DATA EXTRACT —
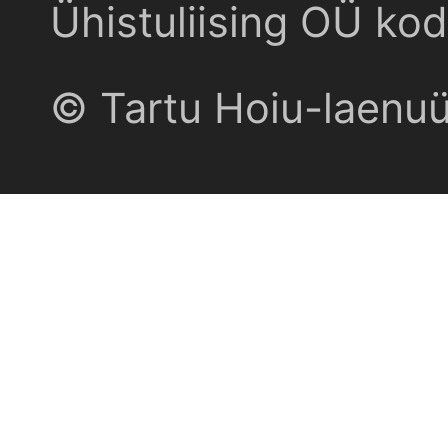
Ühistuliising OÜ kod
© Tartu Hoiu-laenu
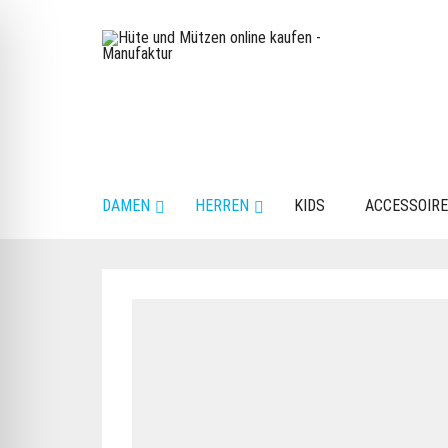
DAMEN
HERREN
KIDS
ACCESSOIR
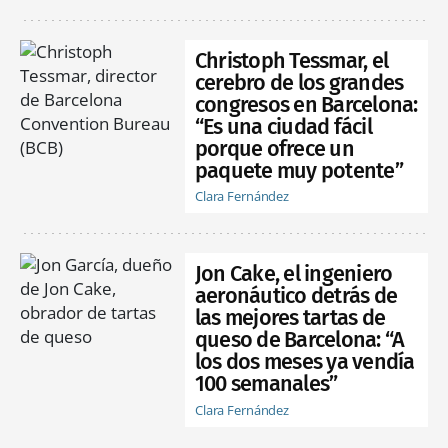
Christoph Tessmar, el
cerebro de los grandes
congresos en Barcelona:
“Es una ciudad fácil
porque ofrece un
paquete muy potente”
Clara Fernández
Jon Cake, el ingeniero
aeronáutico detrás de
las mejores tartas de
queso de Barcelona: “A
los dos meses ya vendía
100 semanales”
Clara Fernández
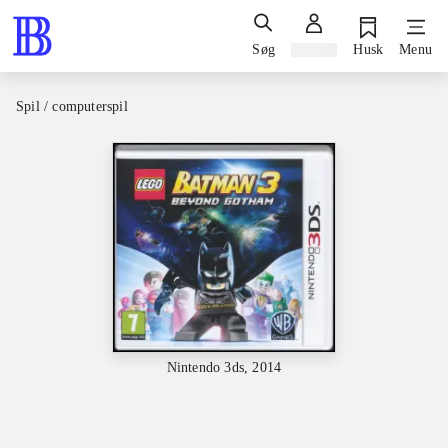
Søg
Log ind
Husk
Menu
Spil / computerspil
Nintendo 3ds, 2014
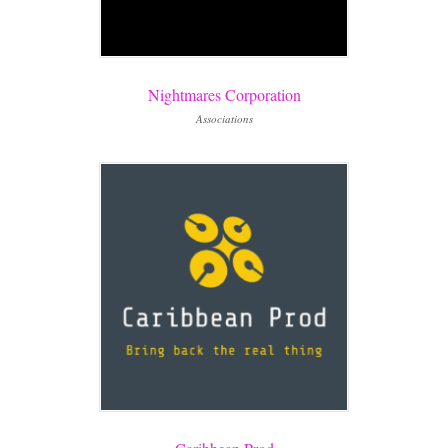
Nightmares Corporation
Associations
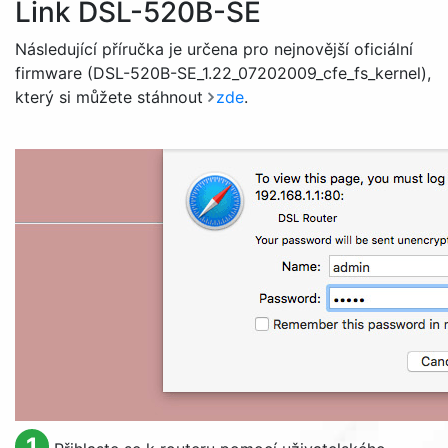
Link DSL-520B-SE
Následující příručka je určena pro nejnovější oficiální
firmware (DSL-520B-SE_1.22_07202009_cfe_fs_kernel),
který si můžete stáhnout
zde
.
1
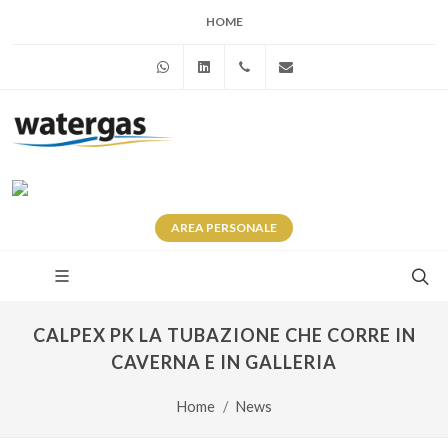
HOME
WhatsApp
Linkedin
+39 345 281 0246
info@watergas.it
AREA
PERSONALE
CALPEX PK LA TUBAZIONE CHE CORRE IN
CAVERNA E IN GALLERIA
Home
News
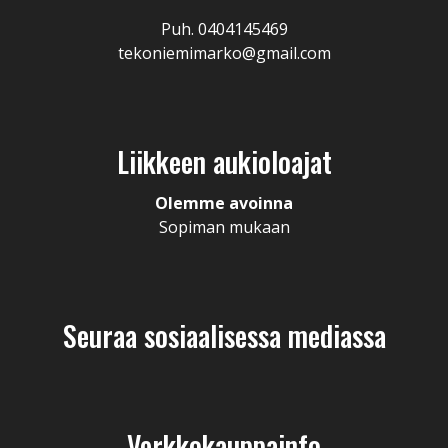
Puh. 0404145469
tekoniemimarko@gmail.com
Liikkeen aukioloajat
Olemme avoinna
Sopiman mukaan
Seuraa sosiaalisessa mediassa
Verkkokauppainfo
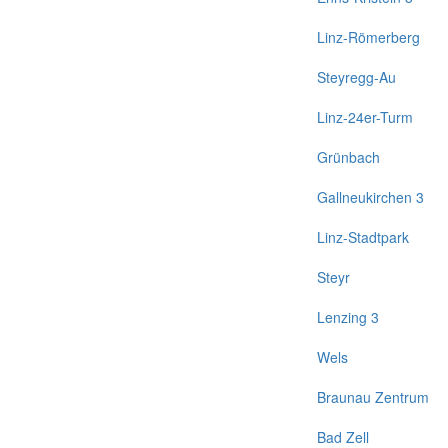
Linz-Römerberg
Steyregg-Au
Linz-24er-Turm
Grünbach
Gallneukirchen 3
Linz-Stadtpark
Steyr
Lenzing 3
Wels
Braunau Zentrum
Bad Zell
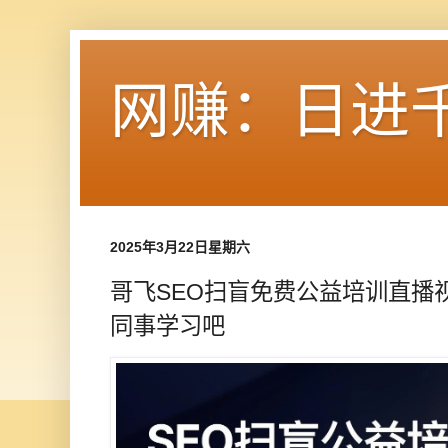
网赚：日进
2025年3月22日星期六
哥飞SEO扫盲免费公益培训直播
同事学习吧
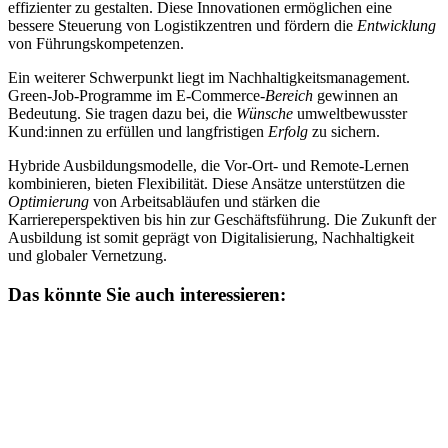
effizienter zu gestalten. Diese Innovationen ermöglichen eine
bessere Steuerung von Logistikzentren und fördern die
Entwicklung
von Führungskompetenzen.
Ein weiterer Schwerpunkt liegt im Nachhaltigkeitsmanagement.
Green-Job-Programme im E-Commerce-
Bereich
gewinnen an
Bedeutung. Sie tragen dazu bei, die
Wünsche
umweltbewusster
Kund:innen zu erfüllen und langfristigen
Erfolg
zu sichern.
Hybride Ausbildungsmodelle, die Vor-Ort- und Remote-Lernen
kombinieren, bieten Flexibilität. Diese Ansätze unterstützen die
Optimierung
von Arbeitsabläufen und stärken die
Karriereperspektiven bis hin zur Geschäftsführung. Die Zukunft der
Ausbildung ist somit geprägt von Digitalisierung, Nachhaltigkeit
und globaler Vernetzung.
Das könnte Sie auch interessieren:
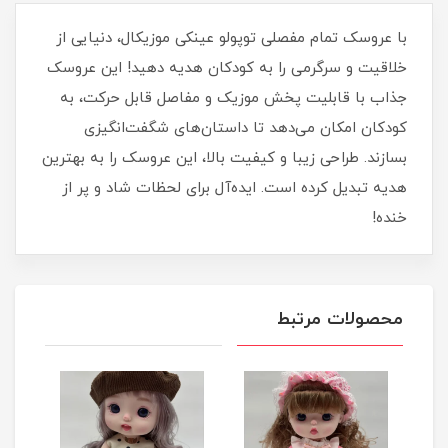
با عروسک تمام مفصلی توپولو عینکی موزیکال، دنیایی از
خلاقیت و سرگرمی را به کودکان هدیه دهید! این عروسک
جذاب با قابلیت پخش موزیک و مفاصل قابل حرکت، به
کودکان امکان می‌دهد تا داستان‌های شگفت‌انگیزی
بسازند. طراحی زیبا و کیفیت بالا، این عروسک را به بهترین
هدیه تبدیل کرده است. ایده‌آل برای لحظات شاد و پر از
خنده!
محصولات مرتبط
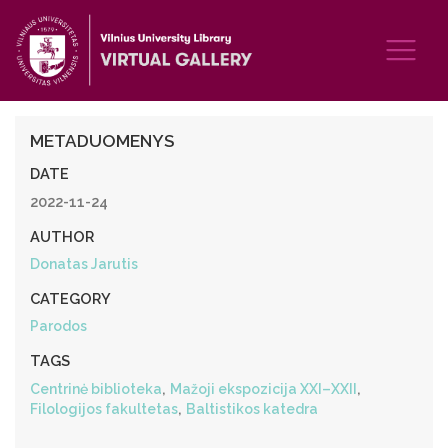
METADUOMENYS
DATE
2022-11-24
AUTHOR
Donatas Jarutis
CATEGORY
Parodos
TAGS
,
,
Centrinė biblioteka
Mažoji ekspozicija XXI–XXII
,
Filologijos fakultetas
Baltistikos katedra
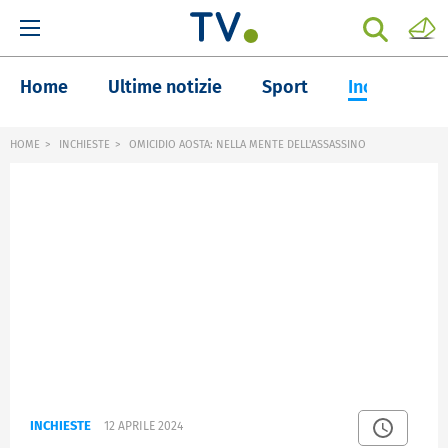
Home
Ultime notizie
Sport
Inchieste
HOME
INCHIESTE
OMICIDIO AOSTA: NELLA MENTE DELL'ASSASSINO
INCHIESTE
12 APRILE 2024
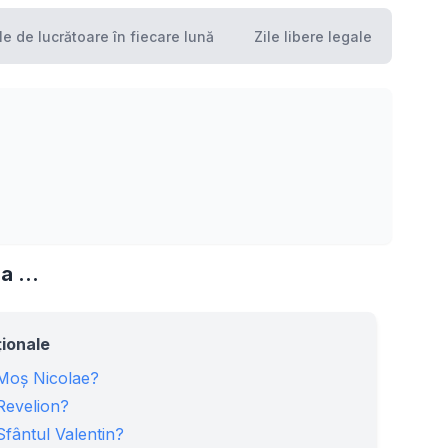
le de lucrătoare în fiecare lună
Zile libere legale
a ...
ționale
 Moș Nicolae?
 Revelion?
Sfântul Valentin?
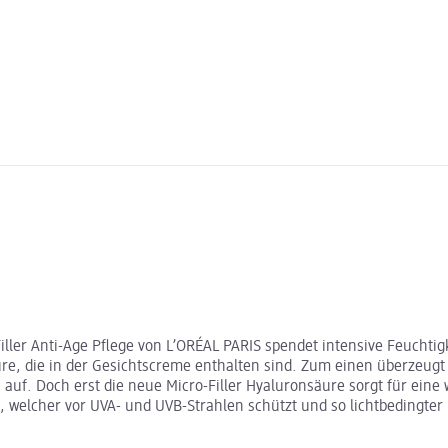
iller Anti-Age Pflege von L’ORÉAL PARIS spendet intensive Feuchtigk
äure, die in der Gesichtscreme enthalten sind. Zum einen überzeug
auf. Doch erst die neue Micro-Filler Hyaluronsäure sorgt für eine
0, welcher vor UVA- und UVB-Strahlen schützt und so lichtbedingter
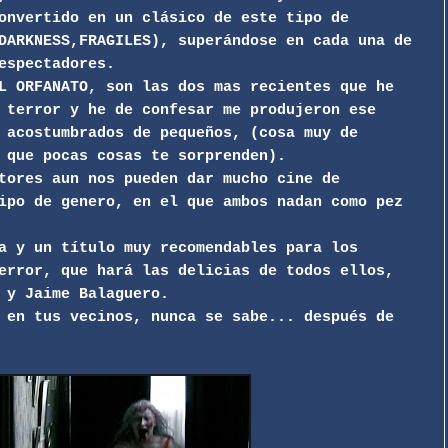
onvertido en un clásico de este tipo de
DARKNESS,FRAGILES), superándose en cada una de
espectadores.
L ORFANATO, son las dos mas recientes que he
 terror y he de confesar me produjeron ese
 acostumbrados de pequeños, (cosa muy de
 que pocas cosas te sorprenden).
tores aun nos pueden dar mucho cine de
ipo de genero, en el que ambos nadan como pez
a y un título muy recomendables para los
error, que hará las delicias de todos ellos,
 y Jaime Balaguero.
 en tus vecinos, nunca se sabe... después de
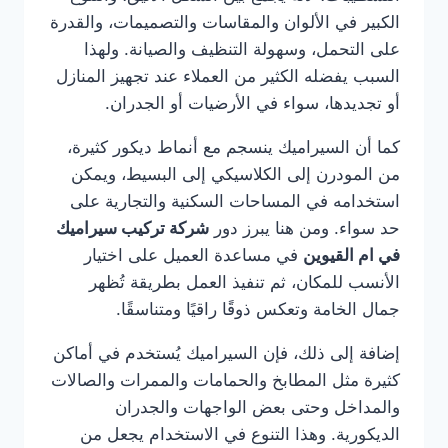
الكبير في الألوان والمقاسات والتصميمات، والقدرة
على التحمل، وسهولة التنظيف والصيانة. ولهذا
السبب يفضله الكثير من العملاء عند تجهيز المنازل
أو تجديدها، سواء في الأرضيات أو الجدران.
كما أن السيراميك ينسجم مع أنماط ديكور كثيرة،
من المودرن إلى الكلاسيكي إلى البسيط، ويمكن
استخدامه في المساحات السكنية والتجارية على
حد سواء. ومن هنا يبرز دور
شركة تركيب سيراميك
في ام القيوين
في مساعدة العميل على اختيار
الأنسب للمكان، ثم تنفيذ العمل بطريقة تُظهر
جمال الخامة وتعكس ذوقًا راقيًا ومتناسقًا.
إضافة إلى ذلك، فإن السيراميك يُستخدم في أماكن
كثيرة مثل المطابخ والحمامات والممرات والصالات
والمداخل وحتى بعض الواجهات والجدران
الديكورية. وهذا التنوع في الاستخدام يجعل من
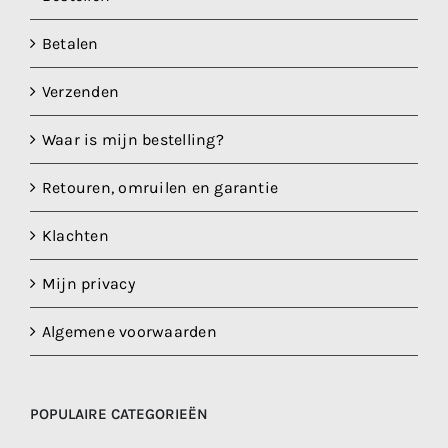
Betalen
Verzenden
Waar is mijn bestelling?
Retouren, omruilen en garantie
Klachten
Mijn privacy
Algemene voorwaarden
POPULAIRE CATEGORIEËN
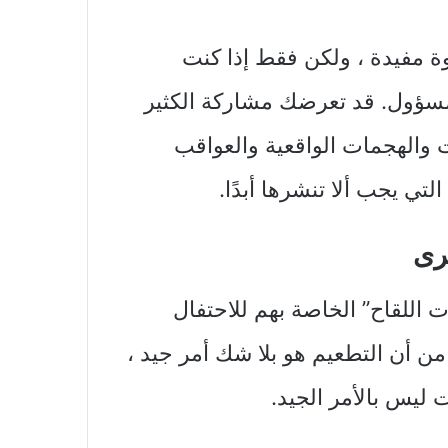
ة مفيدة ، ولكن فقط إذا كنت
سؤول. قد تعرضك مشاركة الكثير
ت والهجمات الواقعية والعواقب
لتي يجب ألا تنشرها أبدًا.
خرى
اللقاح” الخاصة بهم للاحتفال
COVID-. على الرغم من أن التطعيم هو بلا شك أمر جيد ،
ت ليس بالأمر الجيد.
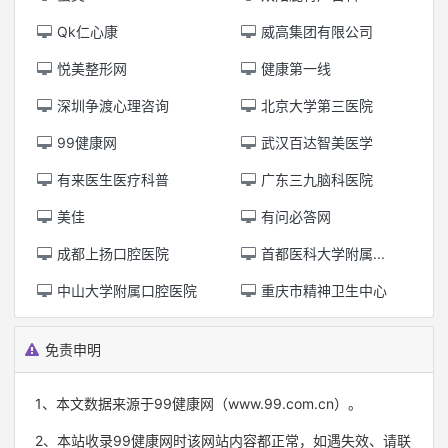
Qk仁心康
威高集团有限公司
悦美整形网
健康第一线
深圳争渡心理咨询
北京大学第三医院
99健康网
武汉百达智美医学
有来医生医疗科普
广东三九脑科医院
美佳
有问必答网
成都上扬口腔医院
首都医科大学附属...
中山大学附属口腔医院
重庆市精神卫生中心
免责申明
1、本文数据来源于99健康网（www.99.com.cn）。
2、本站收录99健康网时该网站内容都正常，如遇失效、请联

PROBLEM TO SOLVE —
Could you copy the rows from the line with "با عروسک تمام" to the line with "12 APRILE 2024", swapping "Parodos" for "Renginiai" and leaving everything else as it is? Omit the pictures from your answer.

RESPONSE AREA —
با عروسک تمام مفصلی توپولو عینکی موزیکال، دنیایی از
خلاقیت و سرگرمی را به کودکان هدیه دهید! این عروسک
جذاب با قابلیت پخش موزیک و مفاصل قابل حرکت، به
کودکان امکان می‌دهد تا داستان‌های شگفت‌انگیزی
بسازند. طراحی زیبا و کیفیت بالا، این عروسک را به بهترین
هدیه تبدیل کرده است. ایده‌آل برای لحظات شاد و پر از
خنده!
محصولات مرتبط
METADUOMENYS
DATE
2022-11-24
AUTHOR
Donatas Jarutis
CATEGORY
Renginiai
TAGS
,
,
Centrinė biblioteka
Mažoji ekspozicija XXI–XXII
,
Filologijos fakultetas
Baltistikos katedra
Home
Ultime notizie
Sport
Inchieste
HOME
INCHIESTE
OMICIDIO AOSTA: NELLA MENTE DELL'ASSASSINO
INCHIESTE
12 APRILE 2024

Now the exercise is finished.